The Page Boy

Hope in Shadows: Stories and Photographs of Vancouver’s Downtown EastsideBrad Cran and Gillian Jerome
Arsenal Pulp Press/Pivot Legal Society
$19.95
The Downtown Eastside neighborhood may be impoverished, but it has an ongoing and growing sense of community documented in Hope in Shadow. For the past five years, Pivot Legal Society has sponsored its Hope in Shadows photography contest, providing residents with 200 disposable cameras with which to document their often-difficult lives. Each year, the winning photographs are made into calendars to be sold to raise funds. For this volume, Brad Cran, poet, essayist, and photographer, and Gillian Jerome, poet and instructor at the University of British Columbia, sifted through tens of thousands of archived images, and tracked down the photographers to obtain their stories. The stories are sometimes uplifting, sometimes difficult to bear, but they document a people who have a place in life worth fighting for, and who, despite the efforts of others to “reclaim” their neighborhood, with the assistance of groups like the Pivot Legal Society and their own determination, are finding the means to hold their ground.

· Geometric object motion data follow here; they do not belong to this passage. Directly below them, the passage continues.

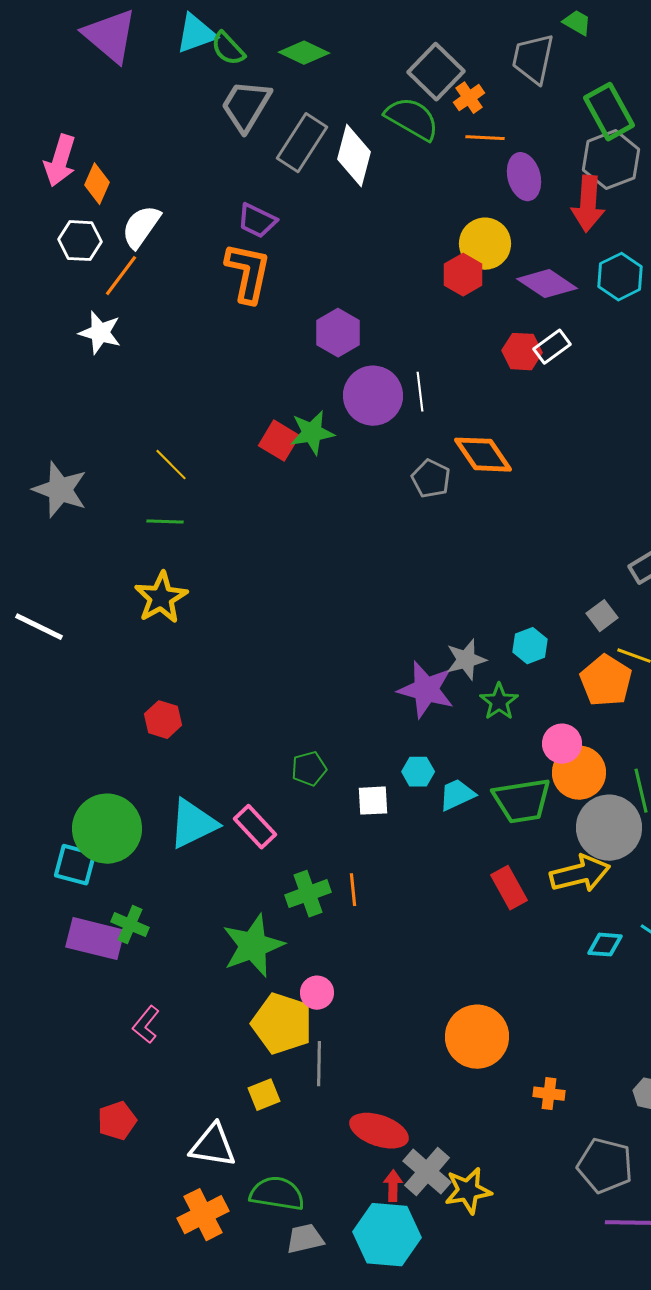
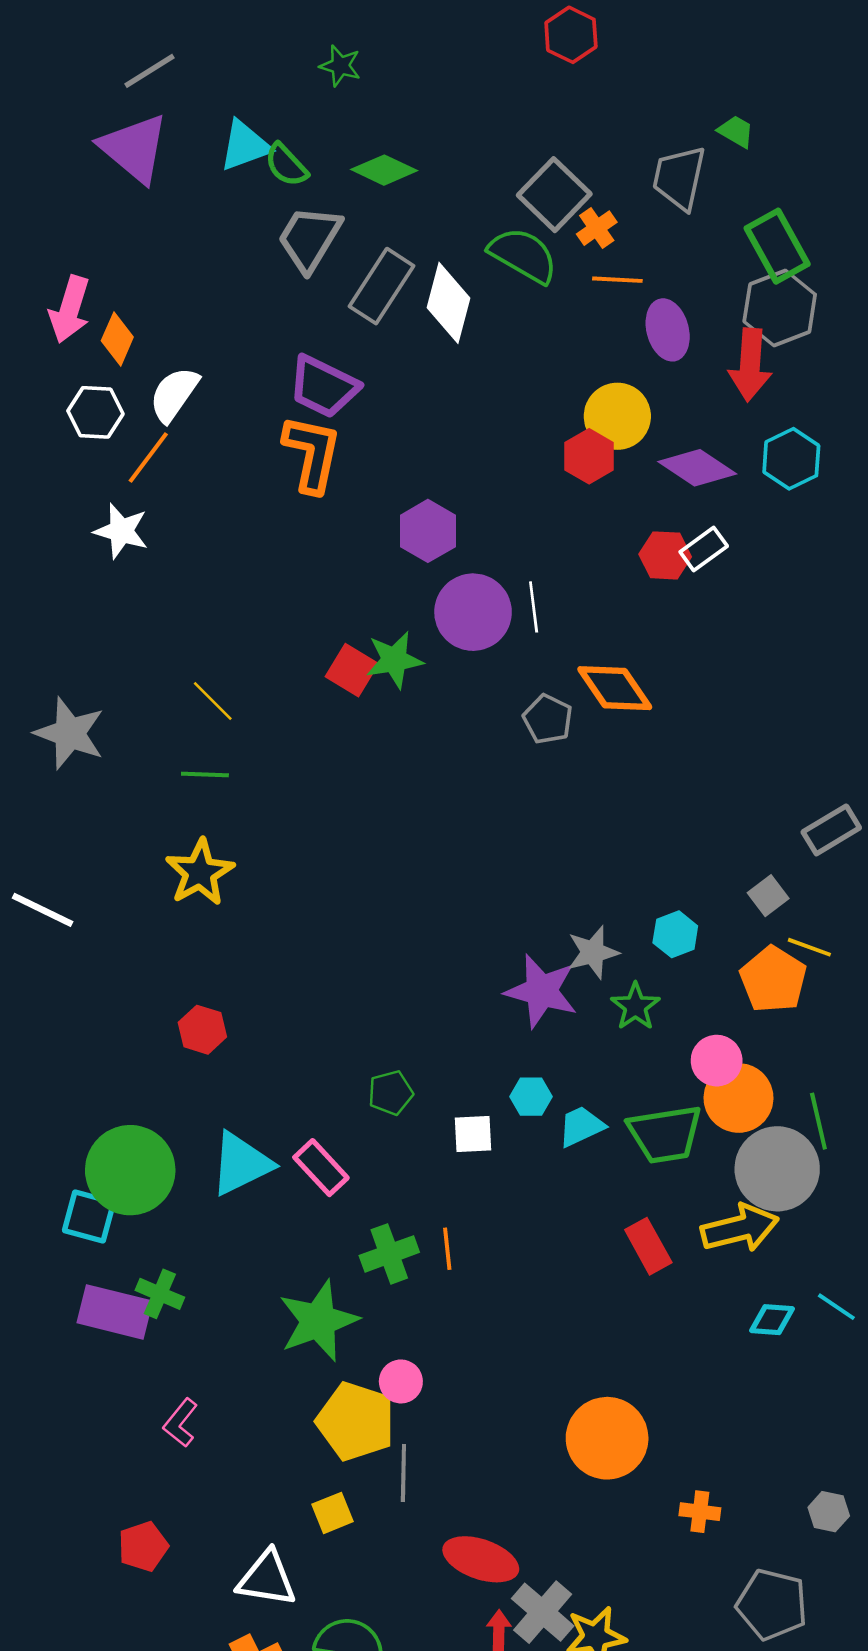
purple trapezoid: (257, 221) -> (324, 387), size x1.4

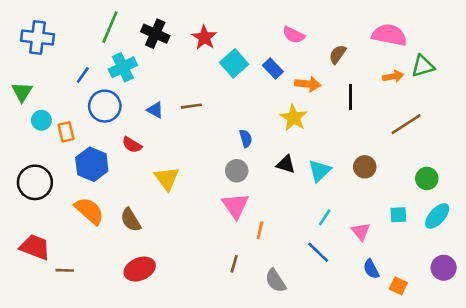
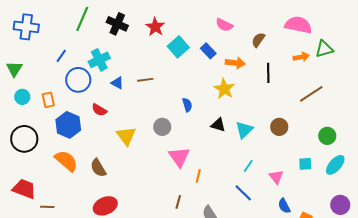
cyan cross: (123, 67) -> (99, 60), moved
cyan circle: (41, 120) -> (22, 97), moved
gray circle: (237, 171) -> (162, 127), moved

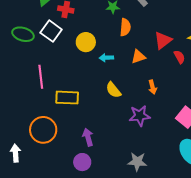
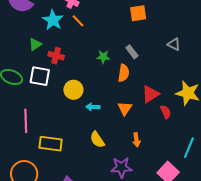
orange semicircle: (125, 27) -> (124, 73), moved
white square: (51, 31) -> (40, 76), turned -30
orange triangle: (138, 57) -> (125, 108), turned -42

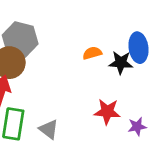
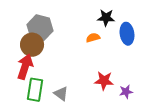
black star: (121, 63) -> (106, 18), moved

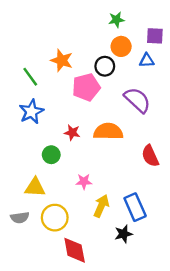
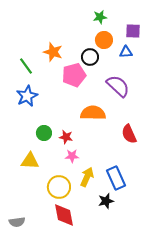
red star: (72, 133) -> (66, 137), moved
gray semicircle: (20, 218) -> (17, 222), moved
yellow circle: (55, 218) -> (59, 187), moved

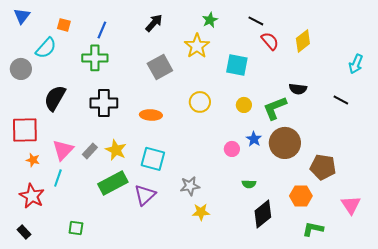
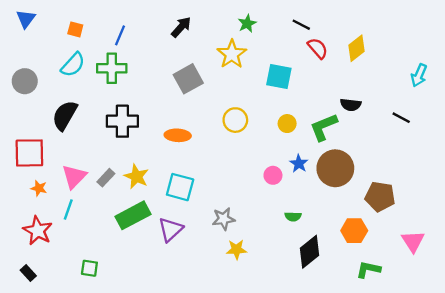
cyan semicircle: (46, 48) -> (73, 65), moved

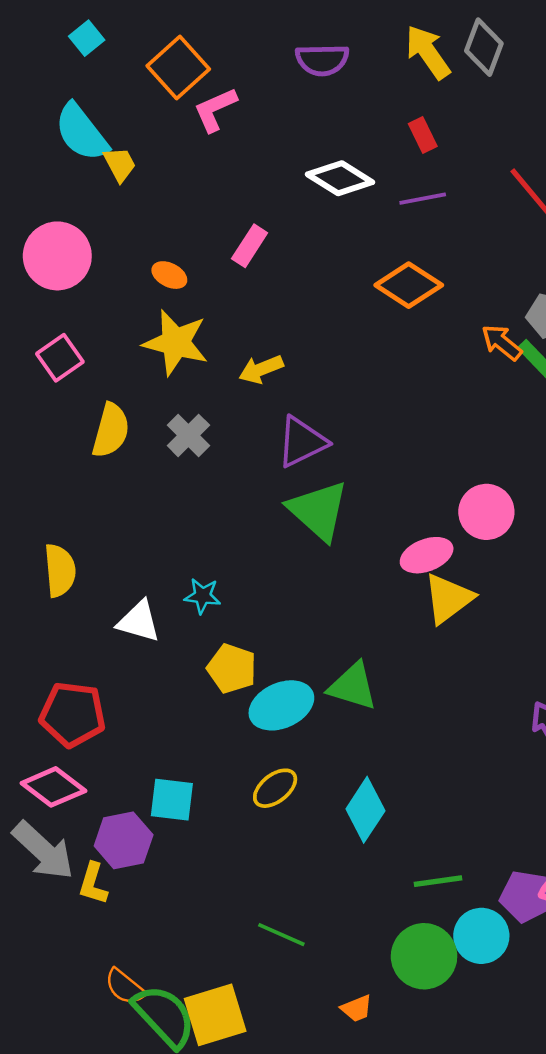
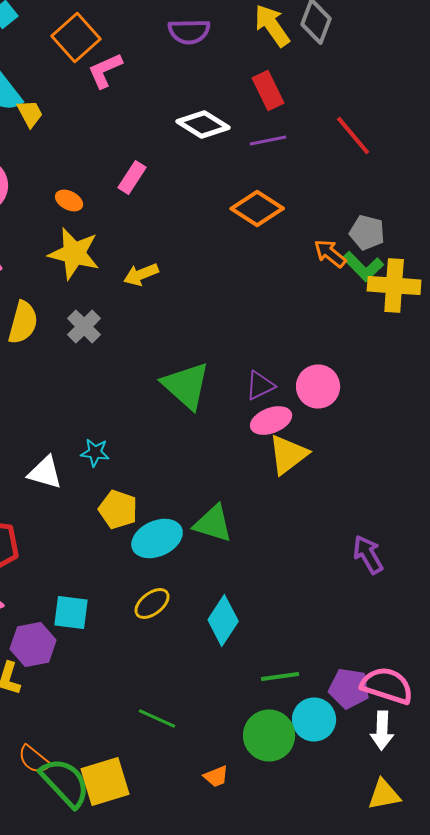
red rectangle: (423, 135) -> (268, 90), size x1.4
purple triangle: (302, 442) -> (260, 386), moved, size x0.7

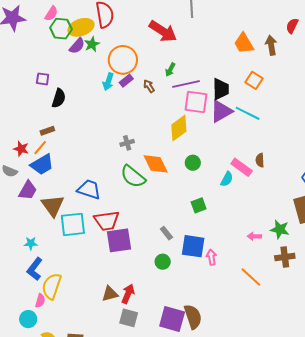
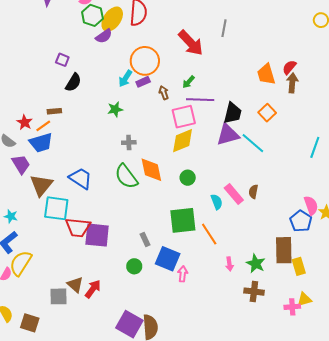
red semicircle: (292, 26) -> (289, 67), moved
yellow ellipse: (81, 27) -> (112, 19), turned -50
green star: (92, 44) -> (115, 109), moved
pink square: (196, 102) -> (184, 117), moved, turned -35
cyan semicircle: (227, 179) -> (217, 202), turned -63
purple trapezoid: (28, 190) -> (21, 164), turned -75
green square: (199, 205) -> (183, 220), size x1.8
red trapezoid: (107, 221) -> (78, 227), moved
pink arrow: (254, 236) -> (229, 264), turned -112
orange line: (251, 277) -> (209, 234), moved
brown triangle: (110, 294) -> (75, 285), turned 42
gray square: (129, 318) -> (59, 296), moved, turned -30

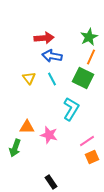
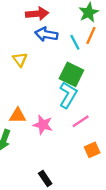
green square: (83, 78) -> (71, 74), moved
cyan line: (52, 79) -> (75, 42), moved
pink line: (87, 141) -> (81, 121), moved

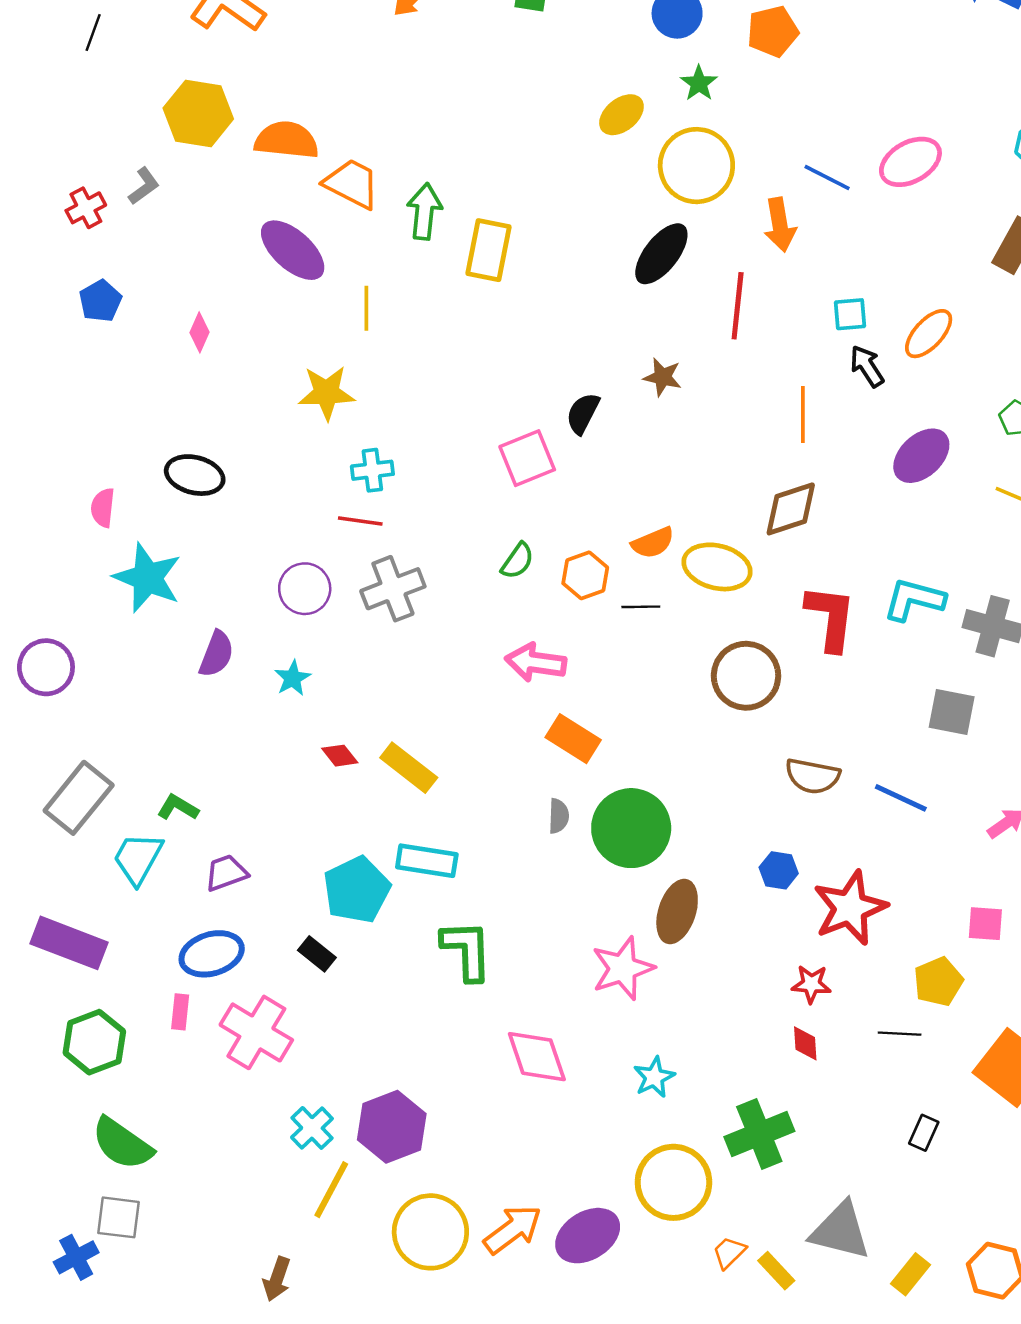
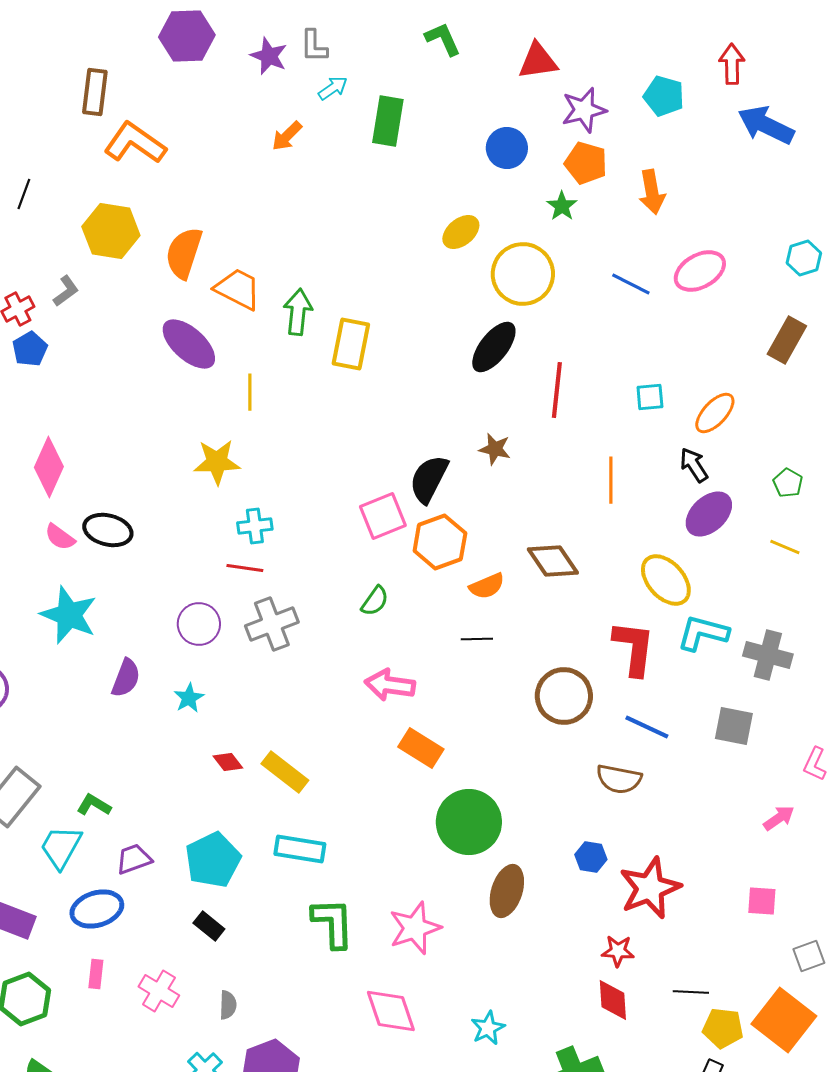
orange pentagon: (773, 31) -> (586, 163), turned 30
black line: (93, 33) -> (24, 194), moved
green star: (699, 83) -> (562, 206), moved
orange semicircle: (287, 140) -> (184, 253), turned -78
orange arrow: (780, 225) -> (652, 192), moved
blue pentagon: (100, 301) -> (30, 349), moved
pink diamond: (200, 332) -> (49, 467), moved, size x1.8
black arrow: (867, 366) -> (694, 465), moved
black semicircle: (583, 413) -> (429, 479), size x1.4
pink semicircle: (103, 508) -> (60, 537), moved, turned -60
brown diamond: (791, 509) -> (553, 561), moved, turned 74
yellow ellipse: (717, 567) -> (666, 580), moved, turned 34
orange hexagon: (585, 575) -> (440, 542), moved, size x1.4
blue line: (901, 798) -> (647, 727), moved
gray semicircle: (559, 816) -> (228, 1005), moved
cyan pentagon: (357, 890) -> (213, 860), moved
blue ellipse: (212, 954) -> (97, 909), moved
pink star: (623, 968) -> (415, 928), moved
yellow pentagon: (938, 982) -> (723, 1028), moved, turned 30
pink cross: (256, 1032) -> (159, 991), size x0.7
red diamond: (805, 1043) -> (613, 1000), size x1.4

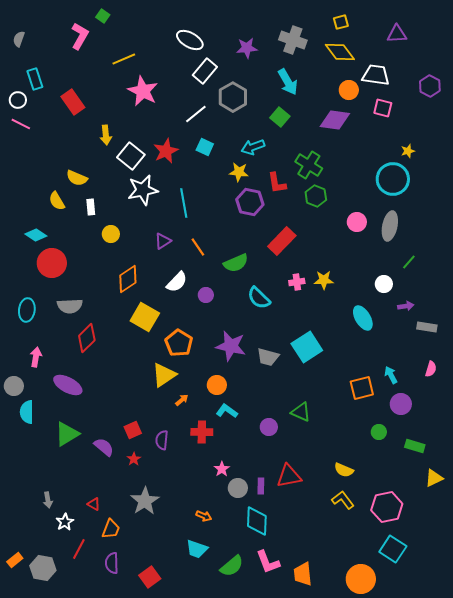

Natural Garden Style: Gardening Inspired by Nature
Noël Kingsbury; Photography Nicola Browne
Merrell
$49.95
Of course, when deciding one wants a “natural” garden, one first must decide what one means by that protean and rather slippery term, “natural.” As author Kingsbury wisely points out, “No garden is ever really ‘natural.’ Leave a garden to the forces of nature, and the result will nearly always be a tangled mess of vegetation….” As he goes on to remind, much of what we call nature is not natural either, but is the result of “centuries or millennia of human intervention,” i.e., meadows full of wildflowers that are the result of mowing or grazing. That understood, author and photographer take the reader through numerous ways to work with the landscape one has—fertile, barren, rooftop, wooded, shady, sunny, shoreline, or prairie—and how to accommodate your gardening to it. One easily can become lost in the lush photographs, creating one’s very own garden of the mind, while ensconced in your 900-square-foot domain. Check Merrell’s many other fine garden books.
Ready or Not…They’re Gay: Stories from a Midwestern Family
Paul & Hjordy Wagner
Synergy Books
$14.95
Minnesota born and raised, Paul and Hjordy Wagner met on Valentine’s Day 1970. They went on to have two sons, Brad, in 1971, and Andrew, in 1976. Another memorable date was October 29, 1996, when Brad announced he was gay. The book stems from this announcement, and Andrew’s later revelation that he, too, was gay. In “Memories from Mom” and “Reflections from Dad,” the authors recount their personal feelings and reactions to the boys’ news, while “Brad, Andrew and Grandma Say a Few Words” offers more facets of this family drama. Throughout the book are thoughts and support the Wagners give to other families whose children will have their own “October 29,” and who, even like the authors—down-to-earth, faith-oriented, and loving—still have adjustments to make in their plans and expectations for their children’s lives. Having many voices speak throughout the book, and keeping a nonjudgmental, open, and loving tone, make this lovely family history accessible to all readers.
Sundowner Ubuntu: A Russell Quant Mystery
Anthony Bidulka
Insomniac Press
$15.95
Can a 20-year-old pain be washed away? Can a terrible wrong be righted, or does vengeance forever rule the human heart? In this fifth book, Quant is hired by a local mom to find her son—a boy she has not seen in two decades, who vanished after a stint in reform school for nearly killing another 16-year-old in a gay bashing. What might be a run-of-the-mill missing-person case leads Quant into a vortex of personal danger, as well as a journey to the veldts and townships of South Africa, pursuing and pursued, even entangled in a near-fling one alcohol-fueled evening with a gorgeous lady wildlife photographer from Atlanta. Bidulka pulls out all the stops to give the reader an exciting ride. Note: In the book, the only murder is instigated by Quant’s own mother. It’s worth the read if you understand and absorb the meaning of “Ubuntu.” Watch for number six, Aloha, Candy Hearts, coming soon.